Multiple different platforms (steam reviews, reddit, FB comment sections etc, youtube comments) I have seen people asking for the change. I’ve done polls in various different online discussion boards, and every time it’s a vast majority of people that want change. In fact the “I don’t care” option is usually around 8-10%, and it’s still higher than “keep them as they are”.
So while it won’t please literally everyone, it will for a reasonably large chunk of players.
Wish more people understood that. Saying this ever since the change.
Optimal is a difficult term to define. I think we should try variety and avoid extra armor for Burmese EA at all cost. Extra HP is a different way to approach that while still maintaining variety.

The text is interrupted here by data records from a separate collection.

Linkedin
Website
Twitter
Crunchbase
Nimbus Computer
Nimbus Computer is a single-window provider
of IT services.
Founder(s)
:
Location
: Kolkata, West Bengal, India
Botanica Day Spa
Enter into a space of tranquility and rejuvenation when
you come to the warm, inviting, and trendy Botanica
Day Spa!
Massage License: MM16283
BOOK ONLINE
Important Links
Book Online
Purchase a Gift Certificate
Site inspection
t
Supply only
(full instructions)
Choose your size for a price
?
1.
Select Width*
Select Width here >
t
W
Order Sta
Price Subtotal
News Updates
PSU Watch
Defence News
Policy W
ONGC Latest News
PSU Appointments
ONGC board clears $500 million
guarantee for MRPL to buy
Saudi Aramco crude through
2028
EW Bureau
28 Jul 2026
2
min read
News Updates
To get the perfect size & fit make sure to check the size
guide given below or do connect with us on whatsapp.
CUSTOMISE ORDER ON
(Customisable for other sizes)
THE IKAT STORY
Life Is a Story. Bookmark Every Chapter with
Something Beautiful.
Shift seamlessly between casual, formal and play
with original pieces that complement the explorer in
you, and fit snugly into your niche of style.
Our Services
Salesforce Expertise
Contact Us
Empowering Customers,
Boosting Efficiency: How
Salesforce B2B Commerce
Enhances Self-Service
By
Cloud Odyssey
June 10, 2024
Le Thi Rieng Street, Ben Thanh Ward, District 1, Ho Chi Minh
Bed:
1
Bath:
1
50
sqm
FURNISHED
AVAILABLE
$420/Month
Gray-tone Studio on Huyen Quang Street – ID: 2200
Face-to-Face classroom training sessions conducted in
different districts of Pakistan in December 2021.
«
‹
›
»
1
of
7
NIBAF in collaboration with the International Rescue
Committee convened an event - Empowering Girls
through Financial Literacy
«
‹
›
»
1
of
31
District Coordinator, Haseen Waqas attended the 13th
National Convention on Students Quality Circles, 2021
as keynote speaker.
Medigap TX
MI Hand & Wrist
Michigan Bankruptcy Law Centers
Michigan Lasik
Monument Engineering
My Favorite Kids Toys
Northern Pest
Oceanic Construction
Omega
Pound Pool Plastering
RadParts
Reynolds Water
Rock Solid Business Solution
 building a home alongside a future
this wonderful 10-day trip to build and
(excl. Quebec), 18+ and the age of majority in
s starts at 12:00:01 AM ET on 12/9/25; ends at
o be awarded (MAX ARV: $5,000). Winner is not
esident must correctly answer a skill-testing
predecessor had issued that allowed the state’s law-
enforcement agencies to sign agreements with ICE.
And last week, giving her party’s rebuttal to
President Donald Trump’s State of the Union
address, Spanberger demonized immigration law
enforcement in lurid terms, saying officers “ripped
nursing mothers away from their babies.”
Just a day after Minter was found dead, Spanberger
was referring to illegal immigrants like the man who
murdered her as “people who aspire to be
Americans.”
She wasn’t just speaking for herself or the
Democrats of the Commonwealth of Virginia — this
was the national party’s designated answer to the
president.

Even more variety will be Howdah gives EA +1 attack, +1 range which makes more sense as EA have Howdah but BE doesn’t.
Except these aren’t random samples - they’re samples of people who care enough to find such surveys (and care enough to answer it). What I’m noting here is that it is difficult to get a representative sample of AoE2 players. People who are “meh” tend not to leave reviews. People who are “meh” aren’t as likely to be on reddit, or Facebook, or on YouTube watching AoE2 videos. By the nature of these surveys, you’re likely to get a small vocal sample (which biases heavily towards people who would care) rather than a representative sample. And that’s before the possibility of the question itself biasing the responses.
These surveys were not hidden. They existed on the front pages of several discussion forums in plain view. And some you didn’t even have to click on the topic to vote.
Yes you cannot catch everyone; but given the limitations, I felt I got a pretty broad swathe.
That’s highly subjective. People who are vaguely interested about the game itself tend not to do this. People are interested in the game (but not necessarily supportive of specific changes) will be on these sites.
The devs cared enough to change the architecture of other civs to more accurate ones before; Persians are the odd one out at this point. So it’s not like this sort of change is foreign to the game.